──────── DOCUMENT EXCERPT

Europa orbits Jupiter, 628 million kilometers from the Sun. Enceladus orbits Saturn, 1.27 billion kilometers out. Despite their distance from each other and from the warmth of the Sun, both harbor more liquid water than Earth’s oceans. What separates them is not water. It is evidence.
Europa: The Classic Target

Europa is roughly the size of Earth’s Moon, with a radius of about 1,561 kilometers. Its surface is a cracked sheet of water ice, younger than most solid surfaces in the solar system and marked by a web of reddish-brown streaks called linea. These streaks are thought to be fractures where liquid water or brine has welled up from below, carrying dissolved minerals to the surface.
The ocean beneath Europa’s ice is estimated to be 60 to 150 kilometers deep, sitting above a rocky silicate seafloor. That seafloor contact is significant: on Earth, hydrothermal vents on the ocean floor drive entire ecosystems using chemical energy instead of sunlight. If Europa has similar hydrothermal systems, the rocky bottom provides a long-term interface for chemical reactions involving minerals, water, and heat.

────────────────

[WORK REQUEST] Copy out the passage on ocean moons word for word, taking everything from "Europa is roughly" down to "water, and heat.". None of the lines have any connection to the passage on ocean moons.

──────── DATASET EXCERPT

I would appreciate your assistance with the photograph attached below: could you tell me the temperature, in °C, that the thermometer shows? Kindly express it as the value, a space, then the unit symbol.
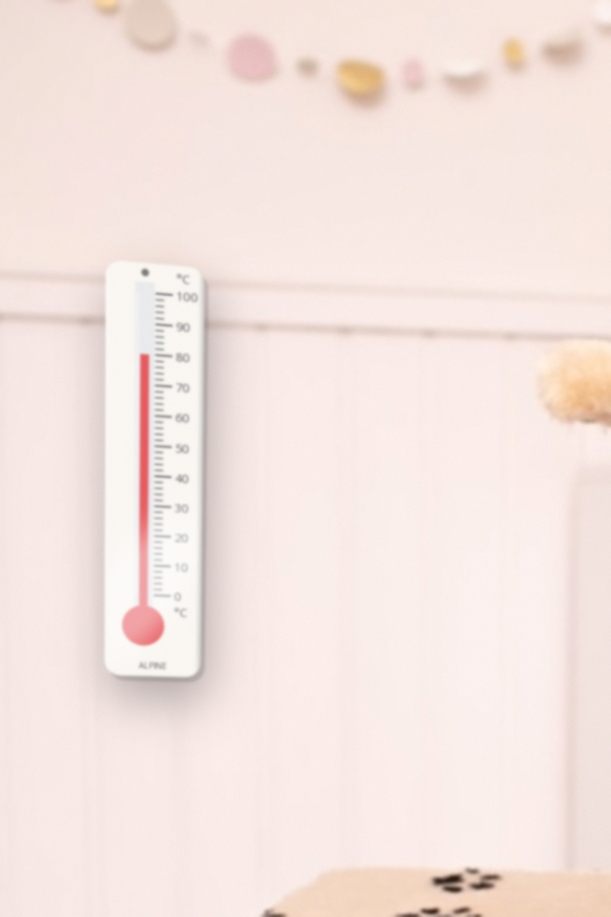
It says 80 °C
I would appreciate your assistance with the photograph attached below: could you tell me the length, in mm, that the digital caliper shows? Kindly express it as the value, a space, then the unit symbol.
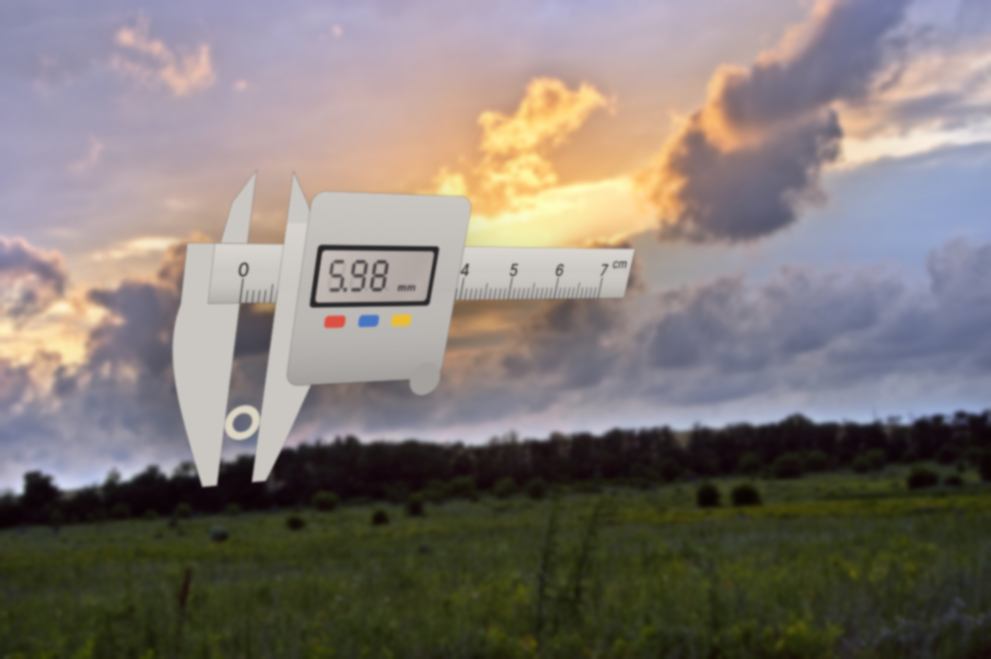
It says 5.98 mm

────────────────

[TASK RESPONSE]
Europa is roughly the size of Earth’s Moon, with a radius of about 1,561 kilometers. Its surface is a cracked sheet of water ice, younger than most solid surfaces in the solar system and marked by a web of reddish-brown streaks called linea. These streaks are thought to be fractures where liquid water or brine has welled up from below, carrying dissolved minerals to the surface.
The ocean beneath Europa’s ice is estimated to be 60 to 150 kilometers deep, sitting above a rocky silicate seafloor. That seafloor contact is significant: on Earth, hydrothermal vents on the ocean floor drive entire ecosystems using chemical energy instead of sunlight. If Europa has similar hydrothermal systems, the rocky bottom provides a long-term interface for chemical reactions involving minerals, water, and heat.